TEXT BLOCK –
^^^^^^^^^^^^^^^^
Mexico - best known for tequila - is now a berry powerhouse

tthenewstribune.com
McClatchy Foreign Staff
March 6, 2015
 

— Mexico, already the world’s third-largest exporter of blueberries, raspberries, blackberries and strawberries, is searching for ways to get U.S. consumers to throw more fresh blueberries into the pancake batter and heap more raspberries onto their fruit salads.

As long as U.S. and other foreign consumers wolf down berries, Mexican proponents of the industry say, the surge will continue. And that’s more than just an agricultural oddity in a land better-known for fields of blue-green agave and patches of cactus. The growth of the berry industry has had major consequences on regions long afflicted by high unemployment and drug-related violence.

The industry, which didn’t exist less than two decades ago, employs more than 100,000 people and reaps nearly $1 billion a year. And it’s still emerging from its adolescence.

“We’re starting some huge growth,” said Javier Trujillo Arriaga, Mexico’s senior federal plant health director. “It’s been spectacular, absolutely spectacular.”

“It’s likely the industry will employ 200,000 people in five years,” added Mario Steta Gándara, former head of the National Association of Berry Exporters, a trade association that began only five years ago.

Berry cultivation isn’t the province only of huge industrial farms. Similar to coffee farms, berry operations vary in size.

“You can have the 500-acre or 600-acre guy, but you also have people making a decent living on 5 acres,” said Steta, who’s general manager of Mexico operations for Driscoll’s Berries, a fruit giant based in Watsonville, Calif., with more than a century in the berry business.

The story of Mexico’s berry industry begins in distant lands – California and Chile – where fruit farmers encountered a number of difficulties ranging from water shortages to high shipping costs and inadequate access to migrant workers. So growers looked elsewhere.

“I worked in raspberries for 10 years in Chile,” said Sergio Vargas, a Chilean who’s a partner in Berries Paradise, an exporter with a logo that describes the concern’s products as “a piece of heaven.”

He and his Mexican partner have 1,500 acres of blueberries and raspberries under cultivation in neat rows under open-sided plastic covers. The fields are in the southern highlands of Jalisco state along the Pacific coast.

“We started at zero in 2008,” Vargas said. “It’s cost a lot to learn how to grow blueberries here. . . . We’ve had a sharp learning curve.”

They’ve settled on a variety of blueberry known as Biloxi, a name taken from the city in Mississippi, which is adapted to the warmer temperatures and milder winters of Mexico.

Unlike in the United States, the blueberry bushes don’t drop their leaves here, and the growing season is from November to May, or longer. Harvests are smaller per acre but “it’s still a good business,” Vargas said.

Most of the berry farms are 4,000 to 5,200 feet above sea level, an elevation that blunts the fierce heat that beats down along the coast. While strawberries are grown widely in Mexico, other berries are largely limited to Jalisco, Michoacan and Colima states, all of which border the Pacific, since that’s where the necessary refrigerated supply chain is centered.

The regions traditionally had been home to much different kinds of plants. When foreign growers came to the areas of Jalisco where berries now flourish, they found sugarcane. In neighboring Michoacan, berries took over from avocado plantations.
^^^^^^^^^^^^^^^^
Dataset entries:
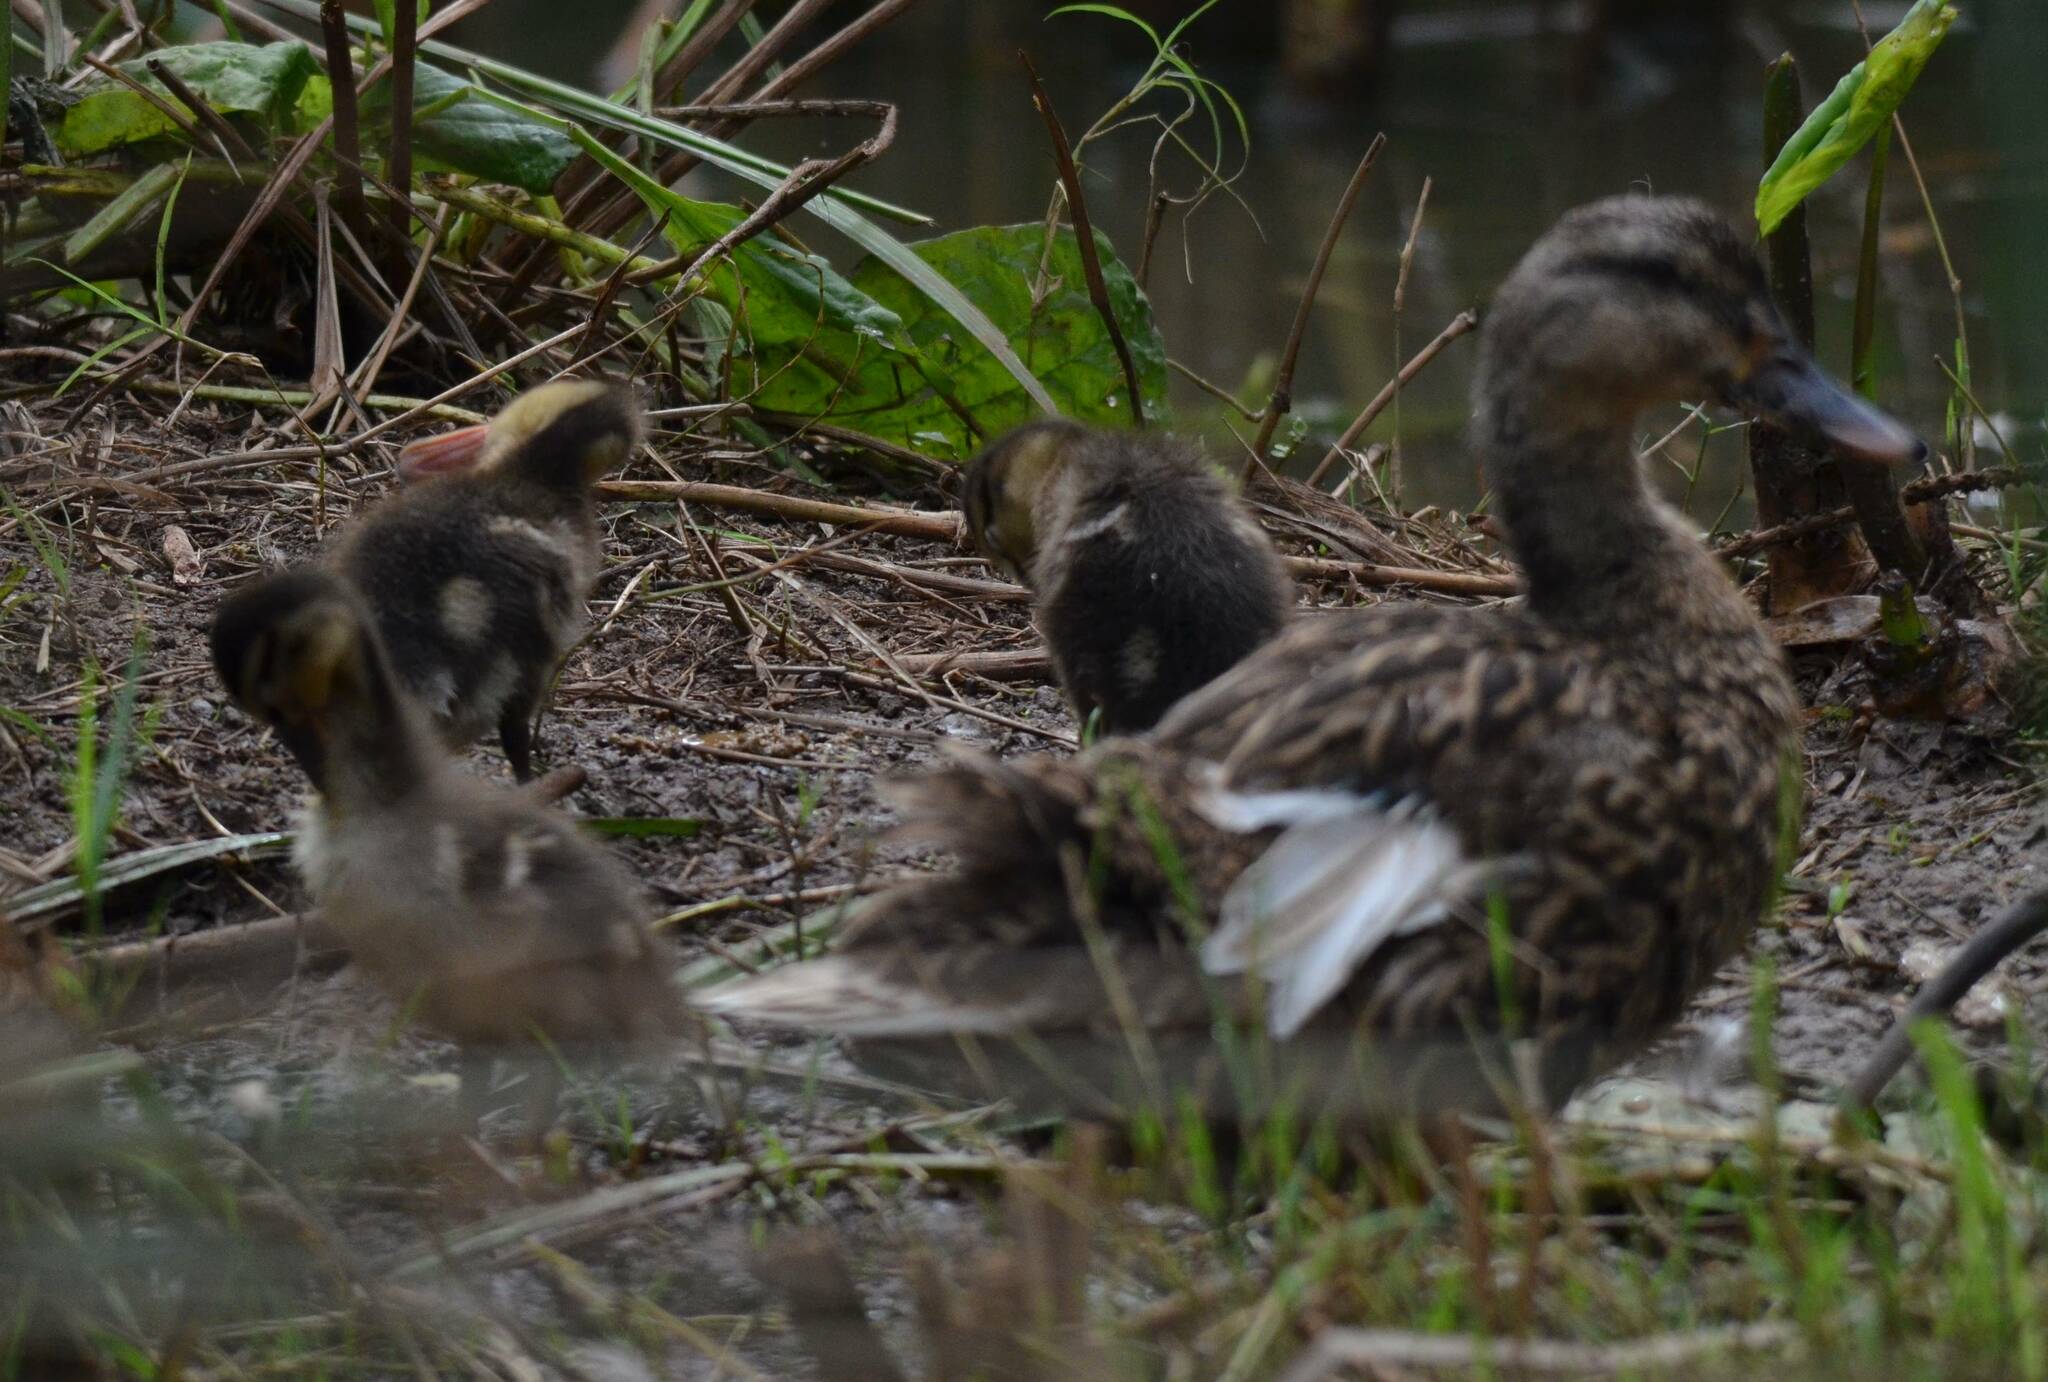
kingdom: Animalia
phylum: Chordata
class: Aves
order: Anseriformes
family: Anatidae
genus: Anas
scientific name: Anas platyrhynchos
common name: Mallard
^^^^^^^^^^^^^^^^
TASK SET –
1 - Transcribe everything in the berry article from "Unlike in the" down to "chain is centered.".
2 - Express the records as a two-column CSV with the columns rank and name, one row per line and each field quoted, covering everything from the line containing "phylum: Chordata" down to the end of the records.
The berry article and the records are separate material with no connection to each other.

RESULTS FOR THE EXERCISE –
1 -
Unlike in the United States, the blueberry bushes don’t drop their leaves here, and the growing season is from November to May, or longer. Harvests are smaller per acre but “it’s still a good business,” Vargas said.

Most of the berry farms are 4,000 to 5,200 feet above sea level, an elevation that blunts the fierce heat that beats down along the coast. While strawberries are grown widely in Mexico, other berries are largely limited to Jalisco, Michoacan and Colima states, all of which border the Pacific, since that’s where the necessary refrigerated supply chain is centered.

2 -
rank,name
"phylum:","Chordata"
"class:","Aves"
"order:","Anseriformes"
"family:","Anatidae"
"genus:","Anas"
"scientific name:","Anas platyrhynchos"
"common name:","Mallard"